Emportés par l'empressement généralisé à nous exposer et à soigner notre image pour être « likés » par le plus grand nombre, nous en oublions l’une des règles fondamentales de la communication : l’objectif.
À l’ère des réseaux
sociaux, nous illustrons ce que Philippe Sollers écrivait dans son livre Graal
: « Ils n’ont pas peur de mourir, mais plutôt de ne plus être pris en
considération par le spectacle, c’est-à-dire de ne plus se sentir filmables ou
télévisables. » Ce constat est né de notre « postmodernité d’indiscrétion
générale ».
Créer du contenu
sans but ni réflexion revient à jeter des bouteilles à la mer dans l’espoir
illusoire d'un bénéfice. C'est une stratégie « à la Jean-Claude Dusse » : on
mise tout sur le malentendu. En réalité, il ne s’agit là que de donner
l'illusion de faire illusion ; autant de coups d'épée dans l'eau.
Dès lors, une
question se pose : l’ego peut-il véritablement être l’objet d’une communication
?
La communication
change alors de nature : elle ne cherche plus à transmettre, mais à se
rassurer. On ne s'adresse plus à un public pour l'informer, le convaincre ou
l'émouvoir, on le somme de devenir le témoin passif d'une autocélébration.
C’est le piège de la
« visibilité pour la visibilité ». En oubliant l'objectif — le fameux «
pourquoi » — on sacrifie le contenu au profit de la mise en scène.
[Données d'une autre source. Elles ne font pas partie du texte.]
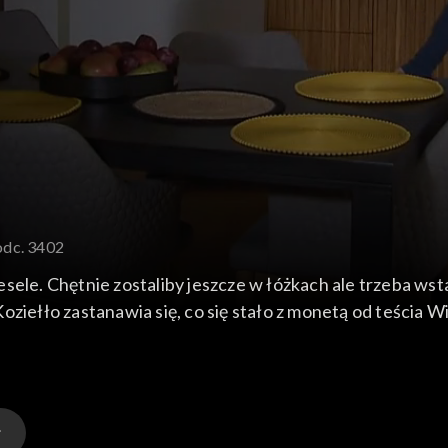
odc. 3402
sele. Chętnie zostaliby jeszcze w łóżkach ale trzeba wsta
oziełło zastanawia się, co się stało z monetą od teścia W
e ma wyjścia, musi go zapytać. Po pracy specjalnie jedzie
kę, czy jest w jakimś trwałym związku. Bo tylko jeszcze 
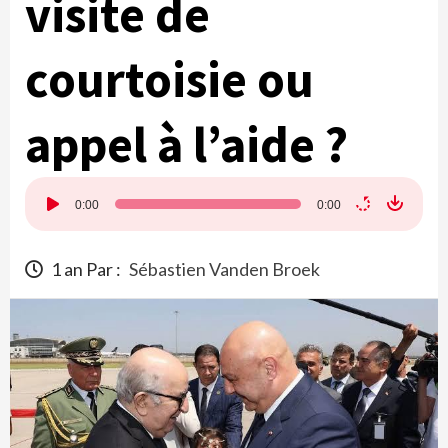
visite de
courtoisie ou
appel à l’aide ?
Lecteur
0:00
0:00
audio
1 an Par :
Sébastien Vanden Broek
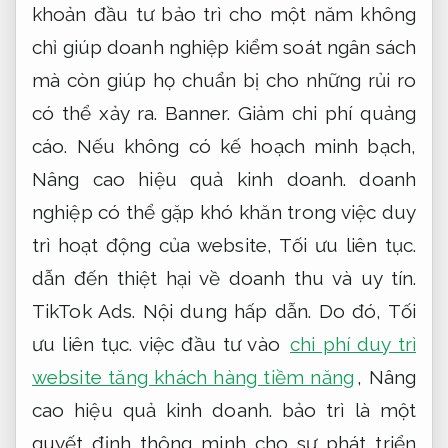
khoản đầu tư bảo trì cho một năm không
chỉ giúp doanh nghiệp kiểm soát ngân sách
mà còn giúp họ chuẩn bị cho những rủi ro
có thể xảy ra.
Banner.
Giảm chi phí quảng
cáo.
Nếu không có kế hoạch minh bạch,
Nâng cao hiệu quả kinh doanh.
doanh
nghiệp có thể gặp khó khăn trong việc duy
trì hoạt động của website,
Tối ưu liên tục.
dẫn đến thiệt hại về doanh thu và uy tín.
TikTok Ads.
Nội dung hấp dẫn.
Do đó,
Tối
ưu liên tục.
việc đầu tư vào
chi phí duy trì
website tăng khách hàng tiềm năng
,
Nâng
cao hiệu quả kinh doanh.
bảo trì là một
quyết định thông minh cho sự phát triển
On finit par
produire un bruit de fond où chacun crie sa propre importance, sans que
personne ne prenne plus le temps d'écouter.
Pourtant, la
communication demande de sortir de sa propre sphère pour rejoindre celle de
l'autre. Sans cela, la parole n'est qu'un monologue condamné à l'écho qui ne
relie que deux rives de la même solitude.